It is fairly certain that the firm in New York is the same as the one in California. H.A. Norris is mentioned as a passenger on a vessel leaving New York in 1849, bound for California. While both the New York directory and the advertisement spelled Gregg’s name differently from Humbert or the newspaper article, one must question the latter two sources’ accuracy. Due to the nature of the newspaper reporting and publication, their accuracy sometimes is a problem. This was especially true of papers published in the nineteenth century. Humbert’s spelling, like anyone’s, easily could have been in error. While directories were not always perfect in their spelling ,they were generally correct since the subscribers were paying for their listing. The spelling of a sponsor’s name in his paid advertisement probably is the most reliable source in this regard since paid advertising copy is usually checked by the subscriber before it is run.
Another question is posed by the newspaper article previously cited, which states that the coins of Norris, Gregg & Norris "resemble the United States coin." The design of extant Norris pieces is radically different from the federal coinage. This may suggest that an undiscovered type, with usual Liberty head and eagle design similar to that on U.S. coins of that period, preceded the varieties known today.
It has never been determined where in Benicia the first Norris, Gregg & Norris coins were minted. The late San Francisco historian, Roy Hill, published an article by L.P. Marshall, written for the February 1912 issue of Out West. In it the author states that while he was roaming the region around Benicia with his sons in 1852-1853, he was told of an old house which he proceeded to occupy. Marshall continues, "In and about the house we found appliances for the manufacture of counterfeit coins, such as crucibles, dies, copper, etc. It is supposed that a band of counterfeiters had found the place deserted and had taken possession of it." If Marshall is correct in his assumption, however, then why would the coiners abandon their equipment, without any apparent justification?
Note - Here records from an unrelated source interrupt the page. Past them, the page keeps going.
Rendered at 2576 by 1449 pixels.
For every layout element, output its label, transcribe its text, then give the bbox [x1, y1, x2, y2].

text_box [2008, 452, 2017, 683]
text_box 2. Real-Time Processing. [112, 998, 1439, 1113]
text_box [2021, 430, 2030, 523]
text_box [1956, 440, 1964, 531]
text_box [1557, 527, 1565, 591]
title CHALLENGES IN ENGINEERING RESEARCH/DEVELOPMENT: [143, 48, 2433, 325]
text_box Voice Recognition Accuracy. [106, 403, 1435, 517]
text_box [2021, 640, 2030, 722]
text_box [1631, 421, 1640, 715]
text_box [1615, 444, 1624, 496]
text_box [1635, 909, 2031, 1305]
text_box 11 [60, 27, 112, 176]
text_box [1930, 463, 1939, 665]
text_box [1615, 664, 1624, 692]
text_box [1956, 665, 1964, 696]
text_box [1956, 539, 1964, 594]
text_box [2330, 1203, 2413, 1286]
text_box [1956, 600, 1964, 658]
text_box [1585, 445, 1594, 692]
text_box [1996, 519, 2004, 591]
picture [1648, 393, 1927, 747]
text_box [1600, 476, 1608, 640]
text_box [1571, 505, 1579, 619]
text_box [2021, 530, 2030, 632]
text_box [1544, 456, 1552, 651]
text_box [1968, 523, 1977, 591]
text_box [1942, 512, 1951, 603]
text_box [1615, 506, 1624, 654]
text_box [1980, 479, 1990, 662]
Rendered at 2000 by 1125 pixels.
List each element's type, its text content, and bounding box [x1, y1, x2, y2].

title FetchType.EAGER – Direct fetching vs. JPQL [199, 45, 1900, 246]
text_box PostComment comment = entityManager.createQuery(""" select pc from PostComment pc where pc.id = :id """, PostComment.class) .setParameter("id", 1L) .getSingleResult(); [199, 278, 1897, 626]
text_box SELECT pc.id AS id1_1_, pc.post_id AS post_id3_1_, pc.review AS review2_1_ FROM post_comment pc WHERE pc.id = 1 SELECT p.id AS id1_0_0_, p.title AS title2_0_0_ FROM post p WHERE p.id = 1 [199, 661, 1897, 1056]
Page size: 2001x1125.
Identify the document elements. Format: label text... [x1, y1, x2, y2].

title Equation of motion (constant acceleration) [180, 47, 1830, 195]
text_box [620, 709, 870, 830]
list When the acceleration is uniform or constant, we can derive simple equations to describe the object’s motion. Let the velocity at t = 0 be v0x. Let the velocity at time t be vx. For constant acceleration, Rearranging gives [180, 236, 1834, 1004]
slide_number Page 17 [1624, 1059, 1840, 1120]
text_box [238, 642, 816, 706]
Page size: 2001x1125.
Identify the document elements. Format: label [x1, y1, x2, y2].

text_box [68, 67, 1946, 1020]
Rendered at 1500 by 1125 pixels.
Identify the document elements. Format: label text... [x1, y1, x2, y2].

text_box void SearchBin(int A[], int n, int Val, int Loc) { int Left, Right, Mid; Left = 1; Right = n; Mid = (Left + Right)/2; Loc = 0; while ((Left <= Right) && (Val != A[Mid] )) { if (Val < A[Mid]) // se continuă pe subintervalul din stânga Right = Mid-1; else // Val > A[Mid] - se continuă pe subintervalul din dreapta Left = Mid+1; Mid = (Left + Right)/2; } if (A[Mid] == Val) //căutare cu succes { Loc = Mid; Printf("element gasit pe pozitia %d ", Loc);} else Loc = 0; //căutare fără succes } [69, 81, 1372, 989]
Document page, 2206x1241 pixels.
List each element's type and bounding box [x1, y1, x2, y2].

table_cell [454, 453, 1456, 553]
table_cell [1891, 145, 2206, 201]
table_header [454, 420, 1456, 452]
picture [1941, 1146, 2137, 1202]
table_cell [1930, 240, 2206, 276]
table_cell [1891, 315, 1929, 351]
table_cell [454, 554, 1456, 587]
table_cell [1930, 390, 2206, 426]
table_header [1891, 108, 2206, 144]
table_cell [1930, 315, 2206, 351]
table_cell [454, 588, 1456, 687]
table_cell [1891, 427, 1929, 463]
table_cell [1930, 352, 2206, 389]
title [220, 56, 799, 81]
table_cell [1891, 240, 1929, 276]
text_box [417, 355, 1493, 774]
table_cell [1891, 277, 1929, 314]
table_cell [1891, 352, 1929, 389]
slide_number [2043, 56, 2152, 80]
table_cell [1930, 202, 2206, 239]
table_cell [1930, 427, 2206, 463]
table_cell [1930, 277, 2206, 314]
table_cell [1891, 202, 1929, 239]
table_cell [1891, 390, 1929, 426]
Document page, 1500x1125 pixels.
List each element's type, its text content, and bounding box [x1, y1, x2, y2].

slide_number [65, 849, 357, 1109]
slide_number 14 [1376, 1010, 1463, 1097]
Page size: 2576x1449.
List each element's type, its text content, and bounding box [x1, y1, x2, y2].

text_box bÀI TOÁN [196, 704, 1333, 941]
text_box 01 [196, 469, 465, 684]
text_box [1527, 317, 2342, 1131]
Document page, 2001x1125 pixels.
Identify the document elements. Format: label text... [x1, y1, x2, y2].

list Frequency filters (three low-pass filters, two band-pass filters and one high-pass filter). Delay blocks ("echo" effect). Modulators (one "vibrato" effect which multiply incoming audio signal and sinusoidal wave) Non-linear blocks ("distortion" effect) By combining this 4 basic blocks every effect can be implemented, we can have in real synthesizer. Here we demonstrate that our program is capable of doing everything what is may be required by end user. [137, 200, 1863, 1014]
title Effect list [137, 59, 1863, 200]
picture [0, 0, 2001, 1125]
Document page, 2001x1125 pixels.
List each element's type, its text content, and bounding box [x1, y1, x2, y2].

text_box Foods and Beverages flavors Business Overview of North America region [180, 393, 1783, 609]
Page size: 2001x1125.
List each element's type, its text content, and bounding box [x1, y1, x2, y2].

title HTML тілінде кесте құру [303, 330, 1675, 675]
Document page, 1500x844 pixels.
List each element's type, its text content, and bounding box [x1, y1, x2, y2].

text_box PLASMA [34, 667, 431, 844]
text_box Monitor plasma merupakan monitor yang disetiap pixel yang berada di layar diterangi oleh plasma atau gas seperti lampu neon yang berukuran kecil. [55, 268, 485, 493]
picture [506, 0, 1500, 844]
It is possible that this house was indeed occupied by counterfeiters, although according to Eckfeldt and DuBois, no counterfeits were ever found (i.e. known to them in the 1850’s) from among the California gold coins. The home could also have been a proposed site of the Mormons, who at one time planned to settle there. This, however, is highly unlikely because no mention is made in the Mormon journals of a proposed mint in California. It is possible that Marshall may have used the word "counterfeiter" for anyone other than the government who made coins. Until positive evidence to the contrary is forthcoming, the house Marshall discovered may be assumed to be the site of the Norris, Gregg & Norris mint.
It is now believed that Norris, Gregg & Norris moved to Stockton from Benicia sometime in 1850. One source states that A. Reimers of San Francisco, a close friend of Mr. Kuner, told some coin collectors that Kuner insisted that Norris, Gregg & Norris were businessmen in Stockton. Significantly, in 1947 a specimen was found with the word STOCKTON on the die and dated 1850. This piece might very well have been made after Norris, Gregg & Norris moved from Benicia to Stockton. An article in the Stockton Times of April 6, 1850, mentions the presence of a coining operation of Norris, Gregg & Norris in Stockton.
The coins seem to have been well received by the general populace. An article by E. Sprague in the April 20, 1850, Stockton Times explained the necessity and desirability of the Norris coin. He further stated that the people and merchants were desirous of the issues and and that only gold dust brokers who wished to retain the depressed gold market and continue to reap high profits from reselling th gold at much higher market value were against the new coins which would raise the gold’s value to its proper level. These brokers raised the question of the value of Norris pieces.
Norris effectively replied to this charge in an article published in the Stockton Times by stating, "1st--All the gold coin stamped by me is, as it purports on its face to be, of pure placer gold without any admixture or other substances. 2nd--These coins, on average, weigh 1 percent heavier than the U.S. Half Eagles. 3rd--The coins sell in Boston, New York, Philadelphia, and New Orleans at a premium of 1 percent." The first two points later were substantiated by Eckfeldt and DuBois.
It is not known when Norris, Gregg & Norris ceased their operations, nor what the proprietors did afterwards. Since the Stockton specimen is unique, it is likely that not too many were issued, and coining ceased soon after the April 20 article. This company’s coins are not mentioned in later newspaper references to private coins, so that as early as 1851 they were no longer found in circulation in either the San Francisco or Sacramento areas.